* REQUIREMENT *
Locate every line in the records below that contains the string "dist", matching case exactly, and copy each of those lines.

* MATERIAL PROVIDED *
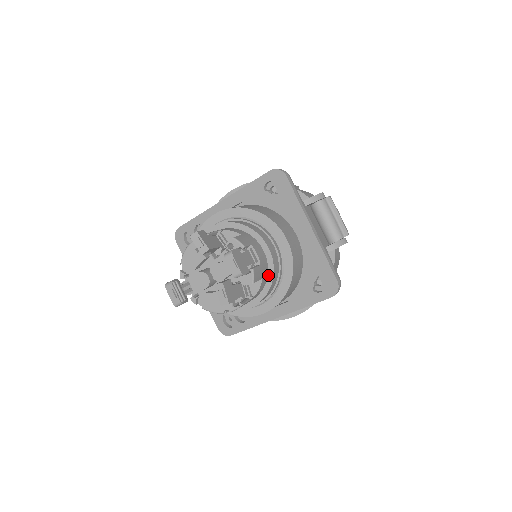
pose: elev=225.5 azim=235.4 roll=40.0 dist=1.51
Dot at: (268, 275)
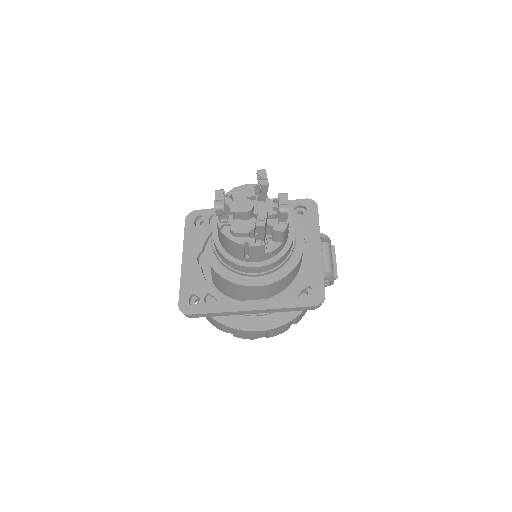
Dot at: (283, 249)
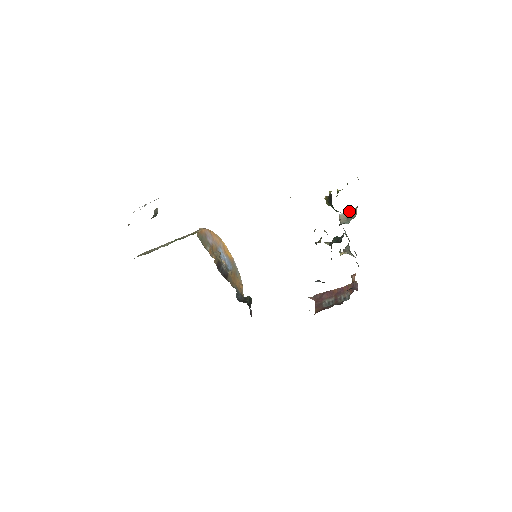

...

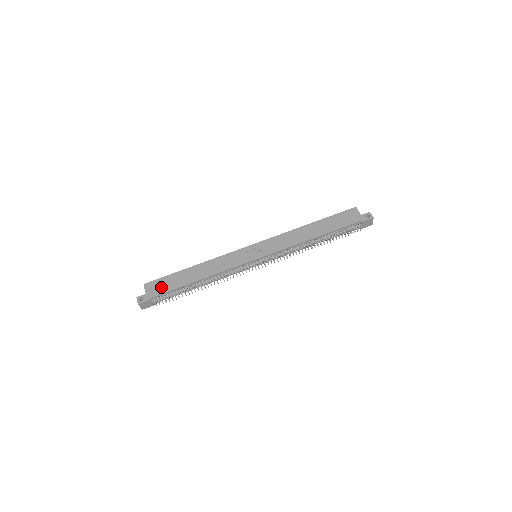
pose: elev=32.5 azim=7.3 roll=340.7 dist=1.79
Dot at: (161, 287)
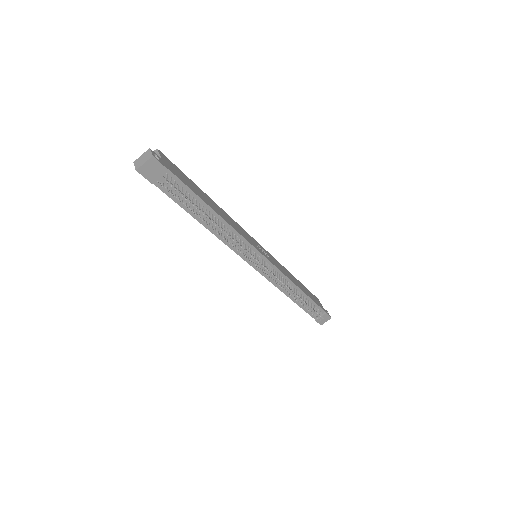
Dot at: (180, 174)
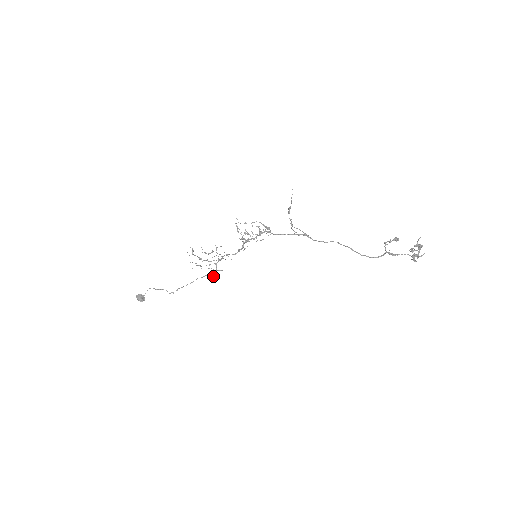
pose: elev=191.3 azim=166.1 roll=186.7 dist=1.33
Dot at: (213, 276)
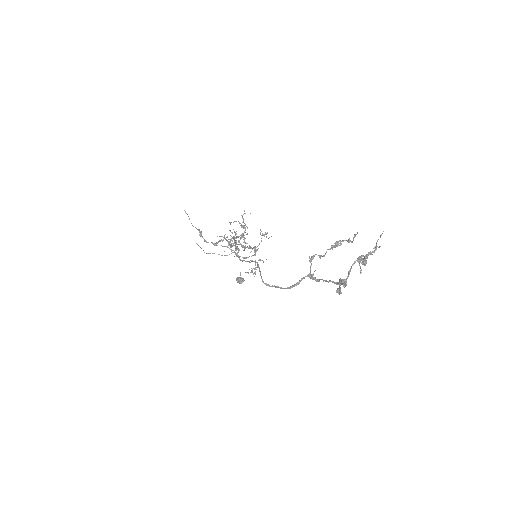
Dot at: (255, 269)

* OUTPUT BELOW *
pose: elev=225.5 azim=235.4 roll=40.0 dist=1.51
pose: elev=32.5 azim=7.3 roll=340.7 dist=1.79
pose: elev=191.3 azim=166.1 roll=186.7 dist=1.33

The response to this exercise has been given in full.